Collected data
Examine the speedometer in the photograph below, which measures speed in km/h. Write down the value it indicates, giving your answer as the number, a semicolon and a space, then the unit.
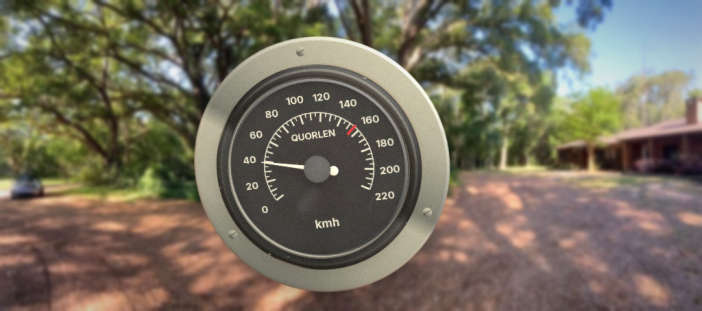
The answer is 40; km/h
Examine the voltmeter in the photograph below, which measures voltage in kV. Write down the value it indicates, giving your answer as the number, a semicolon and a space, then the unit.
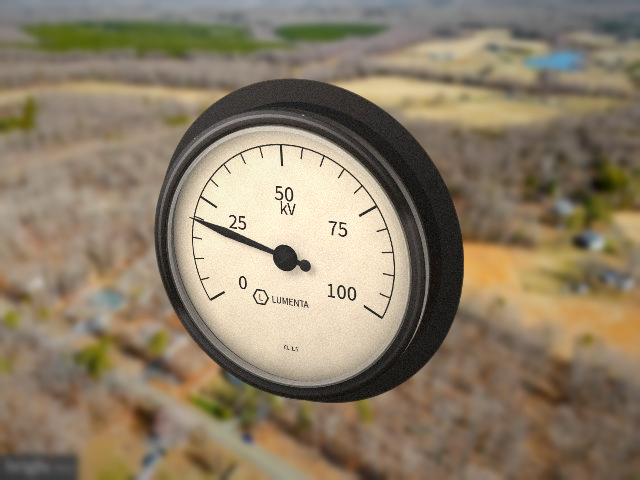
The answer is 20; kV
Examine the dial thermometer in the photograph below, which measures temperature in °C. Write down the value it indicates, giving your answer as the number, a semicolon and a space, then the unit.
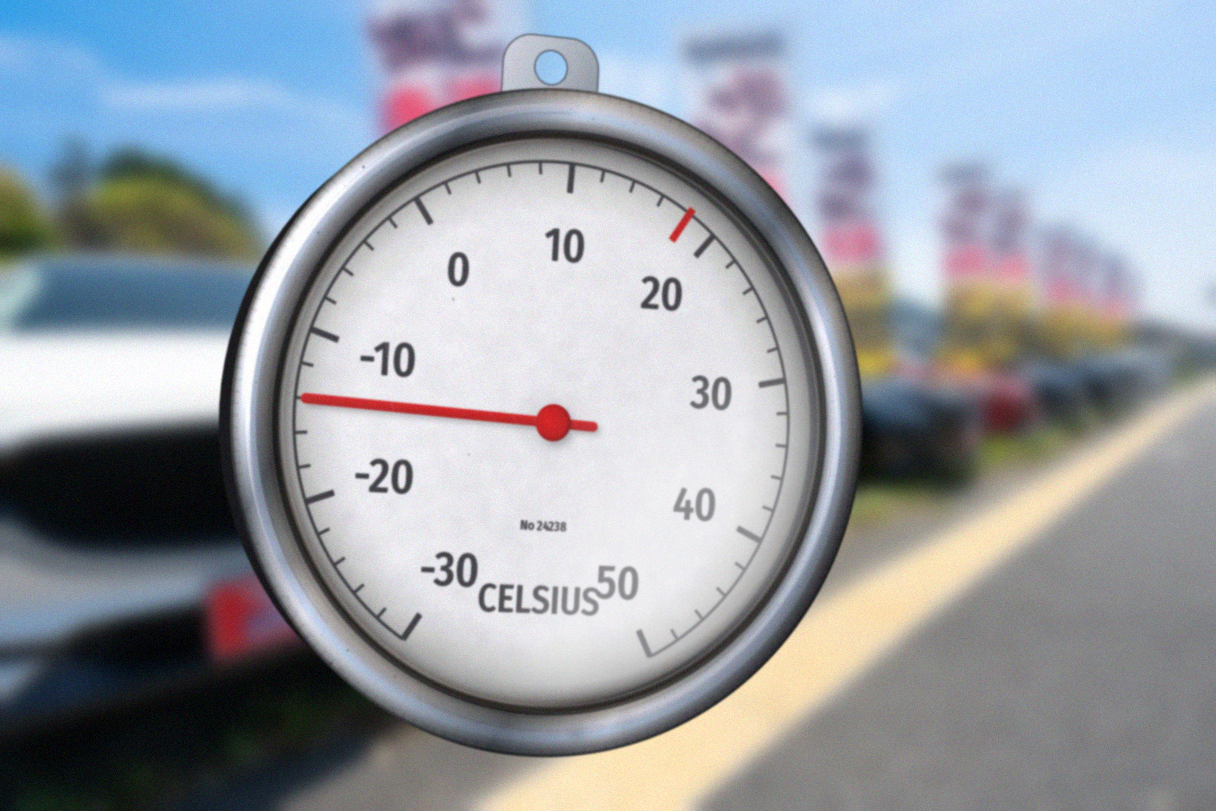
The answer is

## Request
Arrange every line of the listing above as a numbered list, omitting blank lines and leaving the pictures out.

## Response box
1. Examine the speedometer in the photograph below, which measures speed in km/h. Write down the value it indicates, giving your answer as the number, a semicolon and a space, then the unit.
2. The answer is 40; km/h
3. Examine the voltmeter in the photograph below, which measures voltage in kV. Write down the value it indicates, giving your answer as the number, a semicolon and a space, then the unit.
4. The answer is 20; kV
5. Examine the dial thermometer in the photograph below, which measures temperature in °C. Write down the value it indicates, giving your answer as the number, a semicolon and a space, then the unit.
6. The answer is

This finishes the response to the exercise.